Passage provided
......

Abstract

Adjudication of endpoints is a standard procedure in cardiovascular clinical trials. However, several studies indicate that the benefit of adjudication in estimating treatment effect may be limited. This post hoc analysis of SOCRATES (NCT01994720) compared the treatment effects and investigated the agreement of clinical event assessment by site investigators and independent adjudicators. SOCRATES compared ticagrelor and aspirin in 13,199 patients with acute minor stroke or high-risk transient ischemic attack. The primary endpoint was stroke, myocardial infarction, or death. Stroke was the major component of the primary endpoint and a secondary endpoint. The endpoints were adjudicated by a blinded independent committee. We compared the treatment effect on the primary endpoint and stroke alone based on the investigators' and adjudicators' assessments, and investigated the agreement rate on the stroke endpoint and major hemorrhages. The hazard ratios (95% confidence interval) for ticagrelor versus aspirin therapy for the primary endpoint were 0.89 (0.78-1.01) when calculated on adjudicator-assessed events and 0.88 (0.78-1.00) for investigator-assessed events. The hazard ratios (95% confidence intervals) for stroke were 0.86 (0.75-0.99) based on the adjudicators' diagnoses and 0.85 (0.75-0.97) based on the investigators' diagnoses. The overall agreement between adjudicator- and investigator-diagnosed stroke was 91%, and for major hemorrhages was 88%. In SOCRATES, there was no clinically meaningful difference in the estimated treatment effect, on either the primary endpoint or stroke, by using investigator- or adjudicator-assessed events. Double-blind treatment outcome studies with stroke endpoints may not benefit from adjudication. ClinicalTrials.gov Identifier: NCT01994720.

......

Exercise brief
In the SOCRATES abstract, what was the overall agreement rate between adjudicator-diagnosed and investigator-diagnosed stroke? The records have nothing to do with this text.

Dataset excerpts
......

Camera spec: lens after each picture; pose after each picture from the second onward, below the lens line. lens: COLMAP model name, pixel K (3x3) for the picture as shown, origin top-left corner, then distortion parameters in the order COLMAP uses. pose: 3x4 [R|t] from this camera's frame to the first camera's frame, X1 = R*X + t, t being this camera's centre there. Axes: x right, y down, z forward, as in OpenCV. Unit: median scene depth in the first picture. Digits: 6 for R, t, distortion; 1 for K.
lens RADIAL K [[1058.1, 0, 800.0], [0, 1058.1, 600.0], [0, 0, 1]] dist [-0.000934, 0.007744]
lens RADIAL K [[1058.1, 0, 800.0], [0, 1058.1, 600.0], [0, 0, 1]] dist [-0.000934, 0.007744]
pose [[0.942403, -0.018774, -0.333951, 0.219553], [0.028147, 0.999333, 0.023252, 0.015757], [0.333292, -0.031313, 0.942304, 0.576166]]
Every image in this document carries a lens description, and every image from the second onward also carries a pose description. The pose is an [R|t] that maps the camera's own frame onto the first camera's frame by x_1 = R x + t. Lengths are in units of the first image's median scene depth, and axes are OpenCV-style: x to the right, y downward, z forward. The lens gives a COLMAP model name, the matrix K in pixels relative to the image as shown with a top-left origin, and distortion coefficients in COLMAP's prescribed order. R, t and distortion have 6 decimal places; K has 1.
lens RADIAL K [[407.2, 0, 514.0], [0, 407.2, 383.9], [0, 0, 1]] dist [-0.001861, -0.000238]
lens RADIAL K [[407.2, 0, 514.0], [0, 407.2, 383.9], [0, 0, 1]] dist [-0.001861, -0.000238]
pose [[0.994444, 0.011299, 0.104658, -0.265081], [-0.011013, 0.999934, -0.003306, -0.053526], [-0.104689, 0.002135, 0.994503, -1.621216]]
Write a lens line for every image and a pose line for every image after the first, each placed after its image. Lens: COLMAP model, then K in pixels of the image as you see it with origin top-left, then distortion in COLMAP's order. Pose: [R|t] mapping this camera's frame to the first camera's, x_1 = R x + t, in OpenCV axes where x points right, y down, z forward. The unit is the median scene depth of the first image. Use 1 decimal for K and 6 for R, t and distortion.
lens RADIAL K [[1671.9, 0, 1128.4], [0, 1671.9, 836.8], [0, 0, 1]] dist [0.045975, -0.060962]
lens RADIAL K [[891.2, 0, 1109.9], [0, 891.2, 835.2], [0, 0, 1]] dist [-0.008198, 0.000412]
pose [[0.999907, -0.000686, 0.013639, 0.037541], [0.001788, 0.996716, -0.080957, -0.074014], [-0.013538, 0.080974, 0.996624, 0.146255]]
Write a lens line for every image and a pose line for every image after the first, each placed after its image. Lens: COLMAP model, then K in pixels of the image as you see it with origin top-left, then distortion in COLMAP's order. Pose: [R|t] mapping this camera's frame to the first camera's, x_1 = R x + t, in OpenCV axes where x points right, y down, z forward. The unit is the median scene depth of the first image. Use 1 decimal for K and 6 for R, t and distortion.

......

Result of this exercise
91%